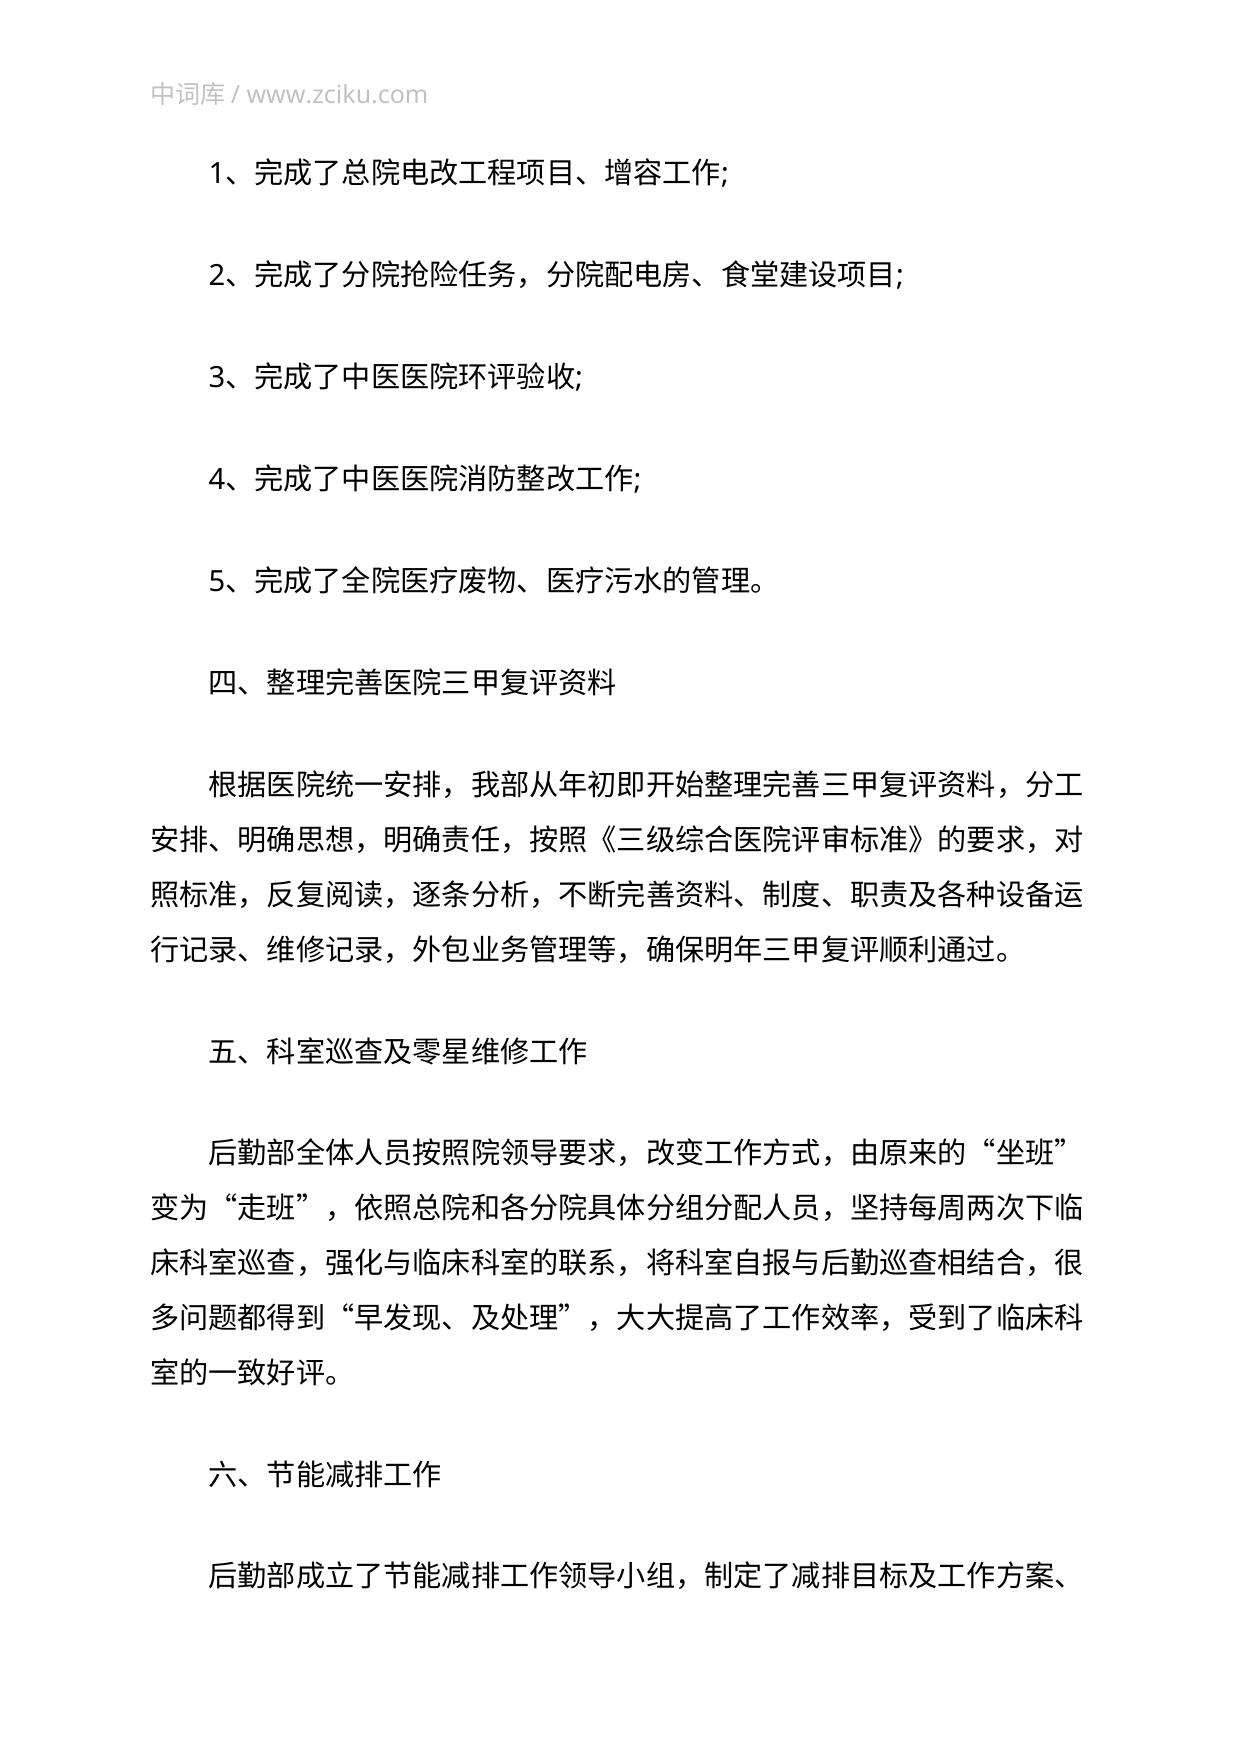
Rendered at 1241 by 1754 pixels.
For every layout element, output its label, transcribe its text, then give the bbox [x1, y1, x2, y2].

text 4、完成了中医医院消防整改工作; [150, 456, 1090, 498]
text 后勤部全体人员按照院领导要求，改变工作方式，由原来的“坐班”变为“走班”，依照总院和各分院具体分组分配人员，坚持每周两次下临床科室巡查，强化与临床科室的联系，将科室自报与后勤巡查相结合，很多问题都得到“早发现、及处理”，大大提高了工作效率，受到了临床科室的一致好评。 [150, 1130, 1090, 1392]
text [150, 1553, 1090, 1595]
text 六、节能减排工作 [150, 1451, 1090, 1493]
text 2、完成了分院抢险任务，分院配电房、食堂建设项目; [150, 252, 1090, 294]
text 根据医院统一安排，我部从年初即开始整理完善三甲复评资料，分工安排、明确思想，明确责任，按照《三级综合医院评审标准》的要求，对照标准，反复阅读，逐条分析，不断完善资料、制度、职责及各种设备运行记录、维修记录，外包业务管理等，确保明年三甲复评顺利通过。 [150, 762, 1090, 969]
text 3、完成了中医医院环评验收; [150, 354, 1090, 396]
text 四、整理完善医院三甲复评资料 [150, 660, 1090, 702]
text 5、完成了全院医疗废物、医疗污水的管理。 [150, 558, 1090, 600]
text 五、科室巡查及零星维修工作 [150, 1028, 1090, 1070]
text 1、完成了总院电改工程项目、增容工作; [150, 150, 1090, 192]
• • • • • • •
Write out the records above exactly as they stand, leaving out every picture.

**Task output:**
Rendered at 1241 by 1754 pixels.
For every layout element, output its label, transcribe its text, then give the bbox [x1, y1, x2, y2].

text 4、完成了中医医院消防整改工作; [150, 456, 1090, 498]
text 后勤部全体人员按照院领导要求，改变工作方式，由原来的“坐班”变为“走班”，依照总院和各分院具体分组分配人员，坚持每周两次下临床科室巡查，强化与临床科室的联系，将科室自报与后勤巡查相结合，很多问题都得到“早发现、及处理”，大大提高了工作效率，受到了临床科室的一致好评。 [150, 1130, 1090, 1392]
text [150, 1553, 1090, 1595]
text 六、节能减排工作 [150, 1451, 1090, 1493]
text 2、完成了分院抢险任务，分院配电房、食堂建设项目; [150, 252, 1090, 294]
text 根据医院统一安排，我部从年初即开始整理完善三甲复评资料，分工安排、明确思想，明确责任，按照《三级综合医院评审标准》的要求，对照标准，反复阅读，逐条分析，不断完善资料、制度、职责及各种设备运行记录、维修记录，外包业务管理等，确保明年三甲复评顺利通过。 [150, 762, 1090, 969]
text 3、完成了中医医院环评验收; [150, 354, 1090, 396]
text 四、整理完善医院三甲复评资料 [150, 660, 1090, 702]
text 5、完成了全院医疗废物、医疗污水的管理。 [150, 558, 1090, 600]
text 五、科室巡查及零星维修工作 [150, 1028, 1090, 1070]
text 1、完成了总院电改工程项目、增容工作; [150, 150, 1090, 192]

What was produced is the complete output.